Israeli Prime Minister Ariel Sharon lost his parliamentary majority on Tuesday but seemed in no immediate danger of being toppled after the head of a pro-settler party quit the cabinet over a Gaza pullout plan.
Housing Minister Effi Eitam, leader of the National Religious Party (NRP), and deputy minister Yitzhak Levy of the NRP tendered their resignations to Sharon, who controlled 61 of parliament's 120 seats before the two abandoned him.
But the NRP's four other legislators made no immediate decision to bolt the coalition and were weighing a compromise to keep the party in the government for at least three more months.
That would grant Sharon, once considered godfather of Jewish settlements on occupied land, a temporary reprieve from total breakdown of his coalition that would force him to reshape his government or call elections.
"From this moment on, we have 59 Knesset members in the coalition," Gideon Saar, head of Sharon's Likud Party in parliament, told Channel One television.
But Saar noted there was still no unified bloc in parliament able to muster the 61 votes required to bring down the government in a no-confidence vote.
Safety net
Israeli political commentators said the Labor Party led by Shimon Peres was likely to spread a safety net under Sharon, backing the former general in parliament from the opposition benches, to ensure plans for a Gaza pullout go ahead.
Boosting Sharon, Labor withdrew a no-confidence motion on Monday, a day after the cabinet approved in principle the proposal to remove all 21 Jewish settlements in Gaza and four of the 120 in the West Bank.
In Gaza City, Israeli helicopters fired missiles at what the military said was a workshop containing weapons used by Palestinian militants against Israeli civilians.
Witnesses said motorbikes were manufactured at the workshop and that two people passing by were wounded.
The air strike was launched hours after a rocket fired by militants in the Gaza Strip exploded on a road in the southern Israeli town of Sderot. Five people were treated for shock.
"As a comrade in arms, a cabinet colleague and a brother of the Jewish people, I call upon you Mr. Prime Minister: 'Stop! Don't hand the country over to terror'." Eitam, a former army officer, wrote in his resignation letter.
Sharon's government has been in the grips of a political crisis since his cabinet voted 14-7 on Sunday in favor of a watered-down version of his US-backed proposal to "disengage" from conflict with the Palestinians.
Palestinians welcome any Israeli withdrawal but fear Sharon is trying to trade impoverished Gaza for large swathes of the West Bank where most of the 240,000 Jewish settlers live.
US President Bush backed Sharon's plan as a way of reviving a stalled international peace "road map" for the Middle East, but angered Palestinians seeking their own state by saying Israel could keep chunks of the West Bank.
Sharon pushed the plan through the cabinet only after firing two ultra nationalist ministers and placating Likud dissidents by agreeing not to evacuate settlements for at least nine months and then in four phases, each requiring a vote.

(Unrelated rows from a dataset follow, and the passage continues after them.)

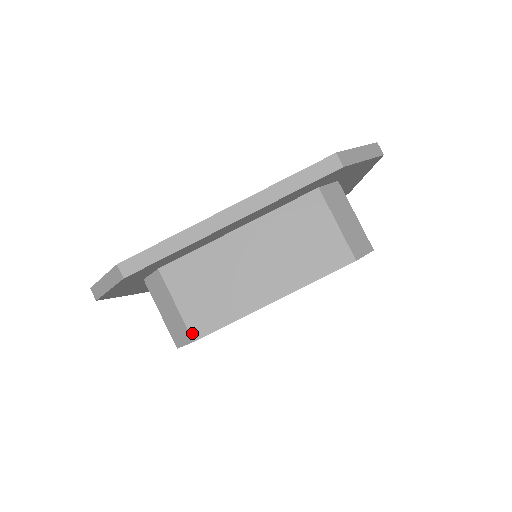
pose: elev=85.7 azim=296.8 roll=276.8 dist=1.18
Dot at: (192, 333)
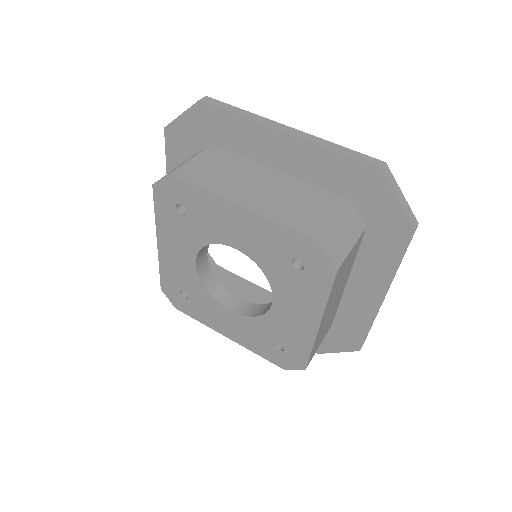
Dot at: (176, 171)
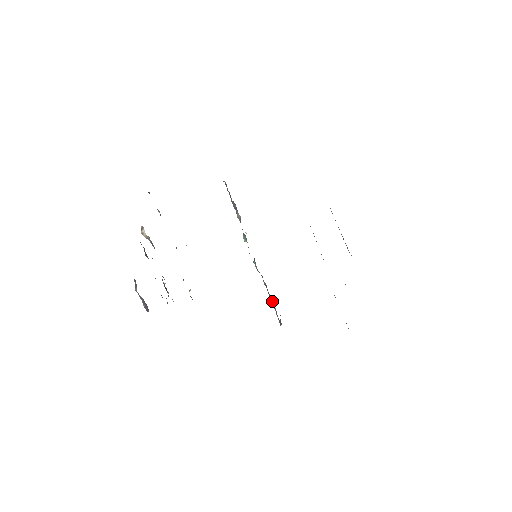
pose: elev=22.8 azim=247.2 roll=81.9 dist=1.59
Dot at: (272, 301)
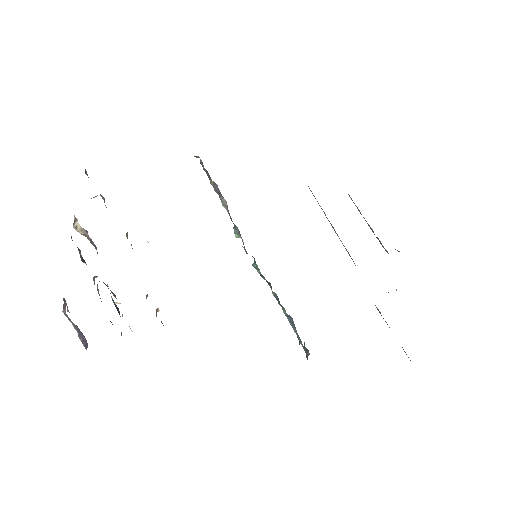
Dot at: (289, 320)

Opponents of the withdrawal say Palestinian militants would regard it as a victory after more then three years of bloodshed.
If the plan is carried out, it would mark Israel's first removal of settlements in the West Bank and Gaza Strip, territories captured in the 1967 Middle East war.
Polls show a majority of Israelis willing to part with Gaza's hard-to-defend settlements, where 7,500 Jews live cloistered from 1.3 million Palestinians. But Sharon's Likud Party rejected his pullout plan in a May 2 referendum.